#### Excerpted data
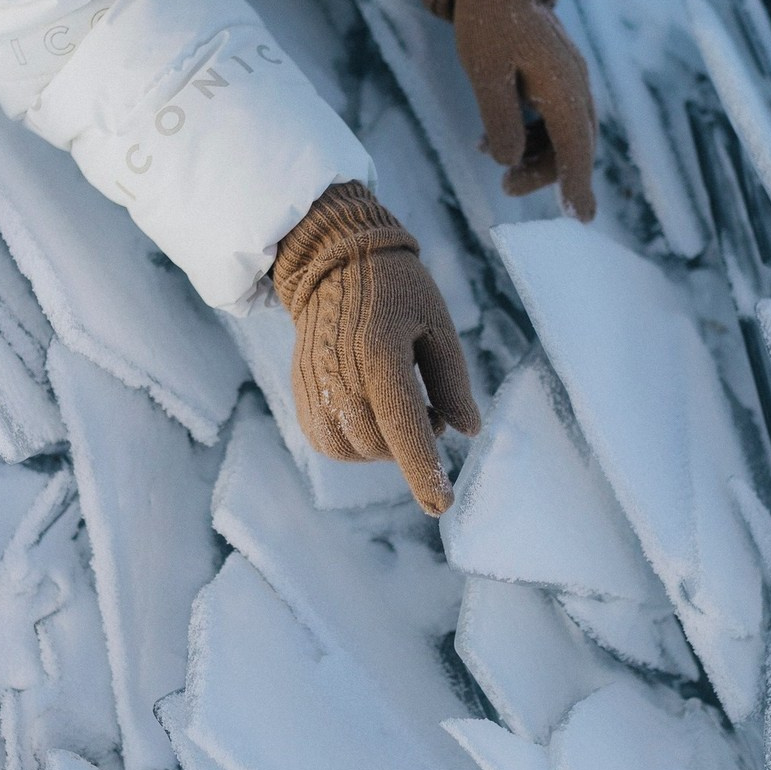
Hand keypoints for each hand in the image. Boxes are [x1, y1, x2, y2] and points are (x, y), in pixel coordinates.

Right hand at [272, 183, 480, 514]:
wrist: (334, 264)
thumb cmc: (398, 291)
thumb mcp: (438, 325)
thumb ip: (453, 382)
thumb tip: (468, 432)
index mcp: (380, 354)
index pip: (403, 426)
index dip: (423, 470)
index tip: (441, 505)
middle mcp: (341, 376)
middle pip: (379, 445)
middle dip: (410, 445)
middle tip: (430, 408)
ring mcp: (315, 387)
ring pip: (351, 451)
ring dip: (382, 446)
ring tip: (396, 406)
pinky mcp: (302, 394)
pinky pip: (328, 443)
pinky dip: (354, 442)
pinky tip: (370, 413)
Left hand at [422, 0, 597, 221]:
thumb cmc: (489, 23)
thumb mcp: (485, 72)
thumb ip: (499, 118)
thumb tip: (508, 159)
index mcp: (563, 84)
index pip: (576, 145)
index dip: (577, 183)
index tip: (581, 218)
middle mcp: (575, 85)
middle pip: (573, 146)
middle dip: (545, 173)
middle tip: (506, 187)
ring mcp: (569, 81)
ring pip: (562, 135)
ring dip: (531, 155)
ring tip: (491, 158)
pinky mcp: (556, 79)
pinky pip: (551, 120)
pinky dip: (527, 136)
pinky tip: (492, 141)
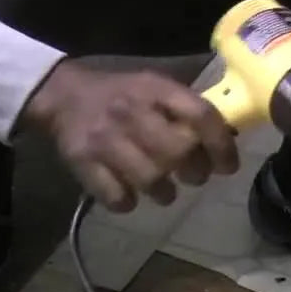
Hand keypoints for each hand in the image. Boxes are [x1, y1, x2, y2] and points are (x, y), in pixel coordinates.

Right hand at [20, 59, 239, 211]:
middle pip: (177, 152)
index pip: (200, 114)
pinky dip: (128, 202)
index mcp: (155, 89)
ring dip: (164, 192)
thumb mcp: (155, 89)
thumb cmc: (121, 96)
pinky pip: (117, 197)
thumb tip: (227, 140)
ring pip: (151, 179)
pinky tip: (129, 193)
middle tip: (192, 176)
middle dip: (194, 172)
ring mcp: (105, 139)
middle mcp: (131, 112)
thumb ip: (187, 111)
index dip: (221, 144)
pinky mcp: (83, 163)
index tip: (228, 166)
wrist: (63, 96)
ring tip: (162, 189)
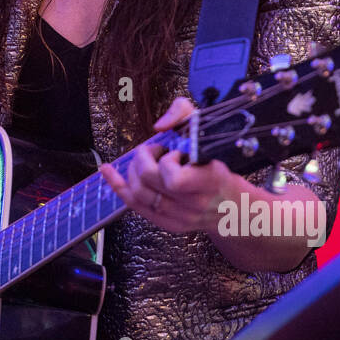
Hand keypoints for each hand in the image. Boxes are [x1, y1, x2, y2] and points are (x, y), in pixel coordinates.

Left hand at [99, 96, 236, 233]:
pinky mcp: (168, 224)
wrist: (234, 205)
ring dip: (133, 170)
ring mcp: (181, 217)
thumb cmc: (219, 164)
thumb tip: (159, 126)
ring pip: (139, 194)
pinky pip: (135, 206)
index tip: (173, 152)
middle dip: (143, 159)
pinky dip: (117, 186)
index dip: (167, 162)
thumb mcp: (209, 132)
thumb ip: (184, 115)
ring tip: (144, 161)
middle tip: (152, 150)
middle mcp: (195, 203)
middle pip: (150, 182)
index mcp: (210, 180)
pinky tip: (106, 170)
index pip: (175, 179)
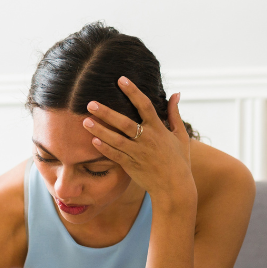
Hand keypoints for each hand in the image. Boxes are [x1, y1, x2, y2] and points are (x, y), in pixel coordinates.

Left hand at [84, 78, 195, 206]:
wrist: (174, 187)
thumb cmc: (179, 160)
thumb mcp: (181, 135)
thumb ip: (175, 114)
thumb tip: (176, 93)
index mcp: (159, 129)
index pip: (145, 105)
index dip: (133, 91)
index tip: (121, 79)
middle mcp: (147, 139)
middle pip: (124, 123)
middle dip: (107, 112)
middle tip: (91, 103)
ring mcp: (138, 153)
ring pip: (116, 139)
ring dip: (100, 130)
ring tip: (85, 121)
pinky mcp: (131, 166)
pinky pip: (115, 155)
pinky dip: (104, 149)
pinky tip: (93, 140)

...

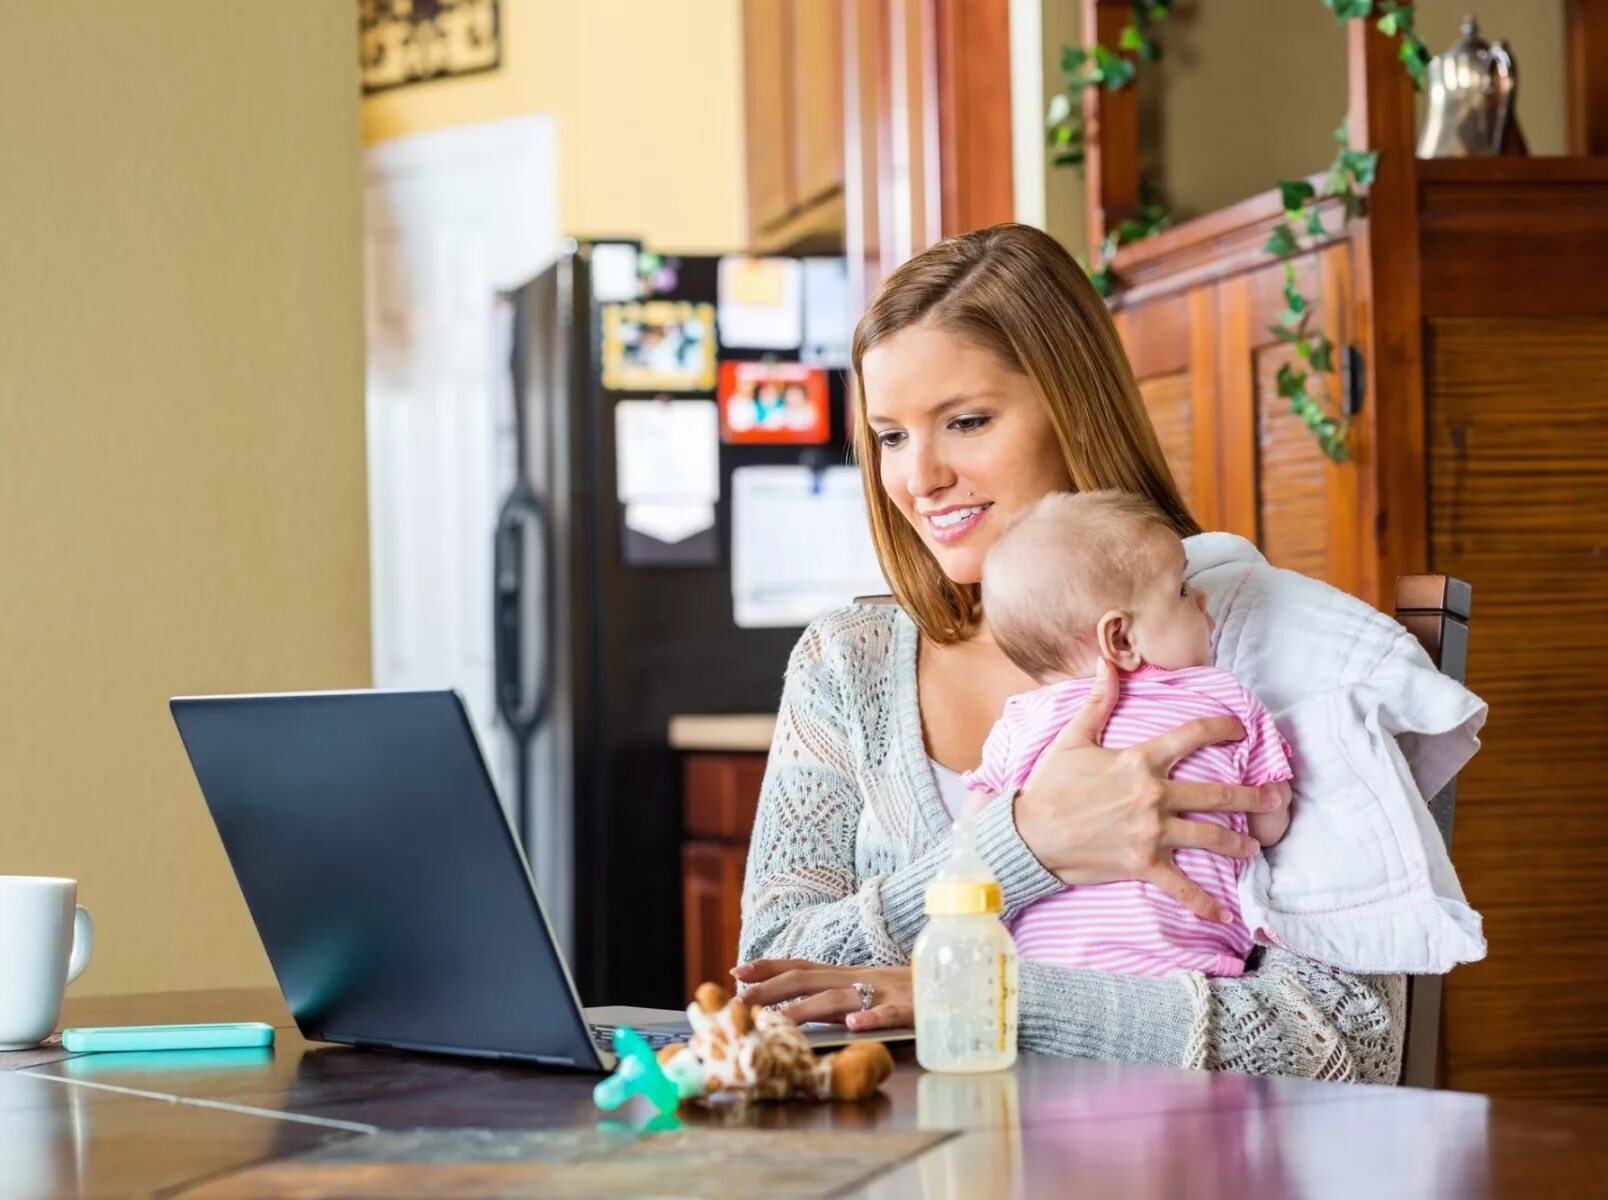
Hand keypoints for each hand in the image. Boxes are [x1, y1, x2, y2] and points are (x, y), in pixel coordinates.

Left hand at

#### What to produce
Find and copy each line of the listing above that holds the word "Left".

#### Response to the exercise
Left hand at [422, 0, 597, 221]:
Left hand at [99, 96, 236, 233]:
Left hand at [84, 78, 195, 206]:
Left hand at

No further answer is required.